Are you referring to the head tube length? It is shorter than most frames designed for drop bars, but the new stem Velo Orange is working on should solve that problem. That is one advantage of the Fargo.

Was the steep head tube angle noticeable in the handling?

frog


----------



## Matterhorn (Feb 15, 2015)

Tumbleweed Bicycle Co.

I still think the Tumbleweed looks pretty good. Similar idea maybe but with an EBB and more tire clearance.


----------



## 1 cog frog (Dec 21, 2004)

Matterhorn said:


> Tumbleweed Bicycle Co.
> 
> I still think the Tumbleweed looks pretty good. Similar idea maybe but with an EBB and more tire clearance.


That is a good looking frame! More tire clearance, single speed capable, but also twice the price of the Piolet.

I don't ride single speed anymore, and I'm trying to spend as little as possible on the frame/fork and swap parts over as much as I can.

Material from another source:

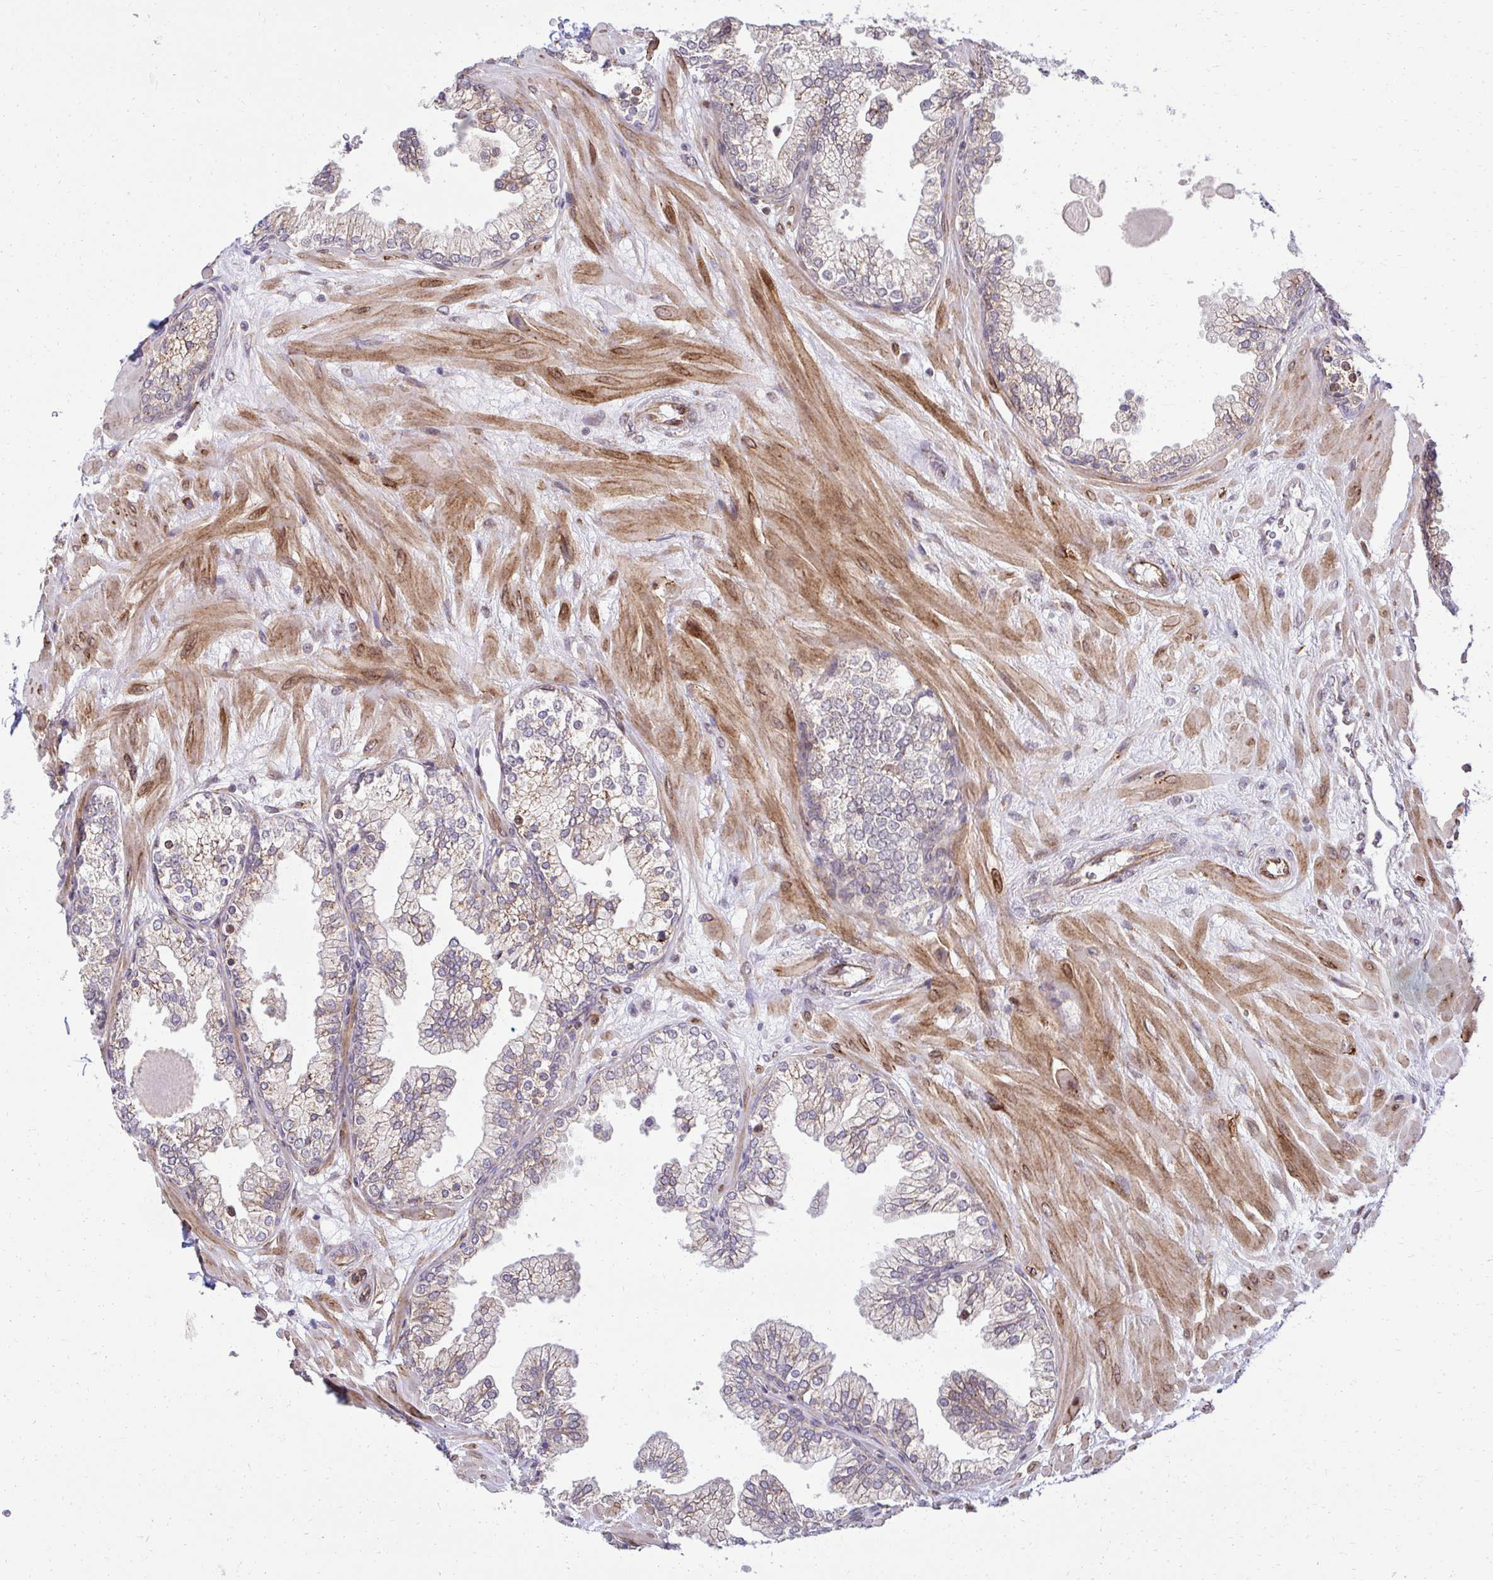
{"staining": {"intensity": "weak", "quantity": ">75%", "location": "cytoplasmic/membranous"}, "tissue": "prostate", "cell_type": "Glandular cells", "image_type": "normal", "snomed": [{"axis": "morphology", "description": "Normal tissue, NOS"}, {"axis": "topography", "description": "Prostate"}, {"axis": "topography", "description": "Peripheral nerve tissue"}], "caption": "Protein expression analysis of unremarkable human prostate reveals weak cytoplasmic/membranous staining in about >75% of glandular cells. Nuclei are stained in blue.", "gene": "HPS1", "patient": {"sex": "male", "age": 61}}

I think the Piolet is the best option.

I'm curious if anyone has long term impressions of the Piolet on singletrack?

frog


----------



## vmalmgren (Nov 21, 2010)

What rims are you using?


----------



## Obinjatoo (Mar 7, 2016)

I went to their HQ in Annapolis and took one out for a spin. I liked it. It felt a little snappier than my gen 1 Fargo. I rode a size small and it was a little large for me. I looked at the x-small frame set and wasn't convinced it would fit either. 
Very nice bike though.


----------



## 1 cog frog (Dec 21, 2004)

*Piolet Build*

Just picked up a Piolet frame from my LBS yesterday! Built it up last night, just need a new bottom bracket, adjust brakes and shifters, and I'm all set!

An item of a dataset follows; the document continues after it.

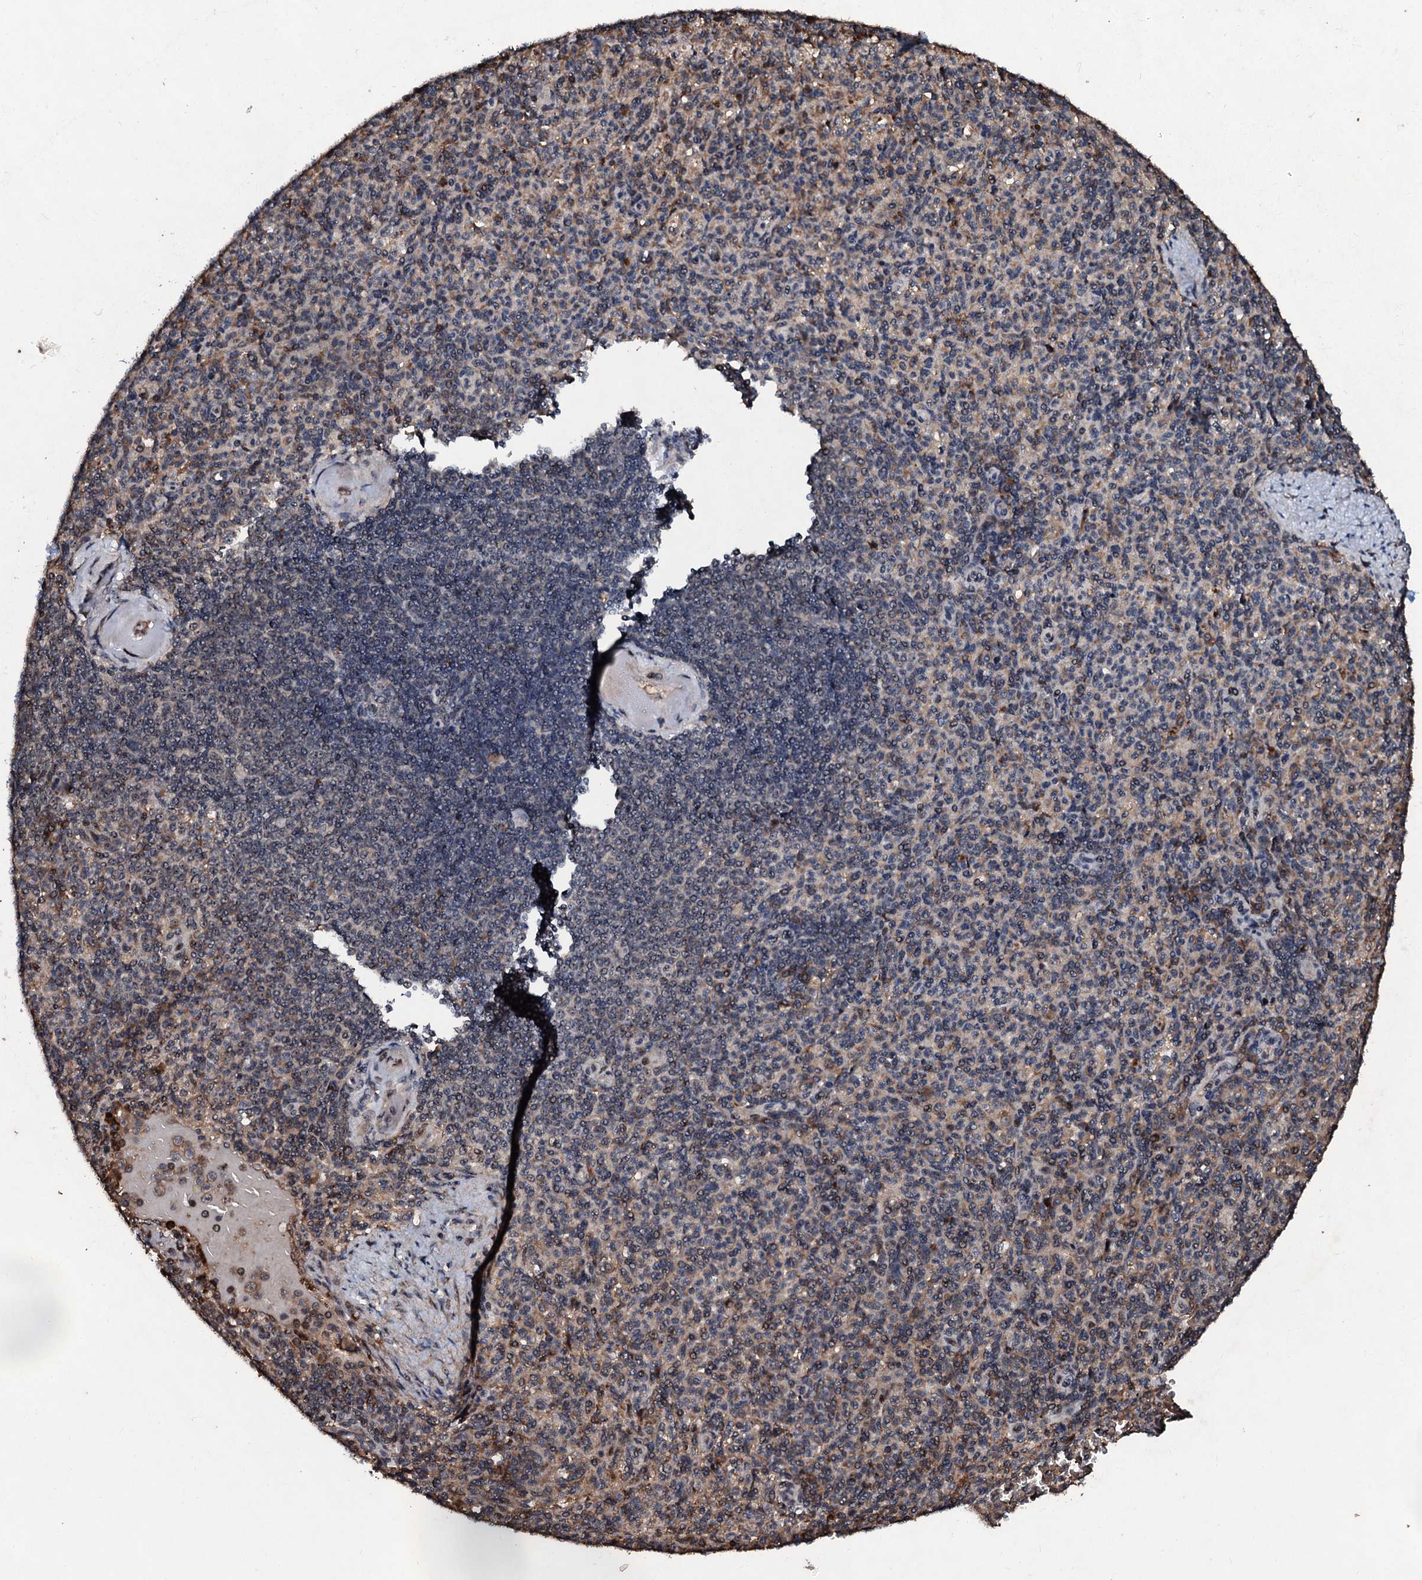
{"staining": {"intensity": "moderate", "quantity": "<25%", "location": "cytoplasmic/membranous,nuclear"}, "tissue": "spleen", "cell_type": "Cells in red pulp", "image_type": "normal", "snomed": [{"axis": "morphology", "description": "Normal tissue, NOS"}, {"axis": "topography", "description": "Spleen"}], "caption": "A histopathology image showing moderate cytoplasmic/membranous,nuclear expression in approximately <25% of cells in red pulp in unremarkable spleen, as visualized by brown immunohistochemical staining.", "gene": "SUPT7L", "patient": {"sex": "female", "age": 74}}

2.3 tires on 21mm internal rims, with tons of room. I'm looking at a set of Velocity Dually wheels and Panaracer Fat B Nimble 29x3 tires in the future. I'm excited to take it out on the trails and see how it rides. Headtube is pretty short, so lots of spacers are needed to get the bars up where I want them, but I'm not afraid of that.


----------



## michigan_kr (Mar 8, 2015)

*Update?*



1 cog frog said:


> Just picked up a Piolet frame from my LBS yesterday! Built it up last night, just need a new bottom bracket, adjust brakes and shifters, and I'm all set!
> 
> 2.3 tires on 21mm internal rims, with tons of room. I'm looking at a set of Velocity Dually wheels and Panaracer Fat B Nimble 29x3 tires in the future. I'm excited to take it out on the trails and see how it rides. Headtube is pretty short, so lots of spacers are needed to get the bars up where I want them, but I'm not afraid of that.
> View attachment 1076587
> View attachment 1076588


Looks like it'll be a sweet ride. Post some photos when you've got it all together.


----------



## 1 cog frog (Dec 21, 2004)

The Piolet is all built and had the first shake down ride on Saturday. Build is as follows:

Piolet Frame and Fork (duh!)
WTB Laser TCS Tubeless wheels
WTB Stout 29x2.3 front tire
Panaracer Rampage 29x2.35 rear tire
Sram 9spd cassette and chain
XT 9spd rear derailleur
Cane Creek S-8 headset
Race Face Atlas 50mm Stem (overkill, but it's red)
Salsa Bend 2 bar
XT 9spd Shift/brake levers
Ergon Grips
Custom Headset spacer (how else can you get the bars up 3+inches?)
Origin 8 0 setback seatpost
Brooks B-17 Saddle
Avid BB7 disc brakes 185mm front, 160mm rear
FSA Platinum 73x113 Isis bottom bracket
Truvativ Stylo 175mm Cranks
32T Vuelta Chainring
Race Face Chain guard
Crank Brothers Candy Pedals
Salsa Stainless steel cage
King Cage stainless steel cage

The bike rode really well on single track, double track, dirt roads, and a bit of pavement. Handling was good on the trail, and the long rear end/steep head angle didn't seem to cause any issues. Overall, I'm happy with the bike.

Pedal strikes were a little more frequent than I'm used to, but that's not a surprise with the lower bottom bracket.

I also noticed a lot of brake shudder from the front end. Everything is tight up front, but the amount of headset spacer may have something to do with that. I don't care how it looks, because the bars are where I want them.

I still need to trim the steerer (obviously)and fiddle with the stem length and saddle fore/aft position a little.

Upgrades in the future:
35-45mm wide rims and 29+ tires
1x10 drive train (to accommodate the 29+ tires)


----------



## 1 cog frog (Dec 21, 2004)

*Current Piolet Build*

My build is morphing as I try different cockpit set ups. Currently an On-One Mary bar, but I may be trying a Jones Loop H-bar soon.

I also have the new Velo-Orange Cigne stem to give Dirt Drops a try with a Salsa Woodchipper Bar

Grand Cru Cigne Stem, Noir

Eventually I'll get either 29+ or 27.5+ wheels and tires for a little more grip and fun!


----------



## Redlands R&C (Dec 14, 2013)

If anybody has a L blue piolet they are looking to unload, please let me know!


----------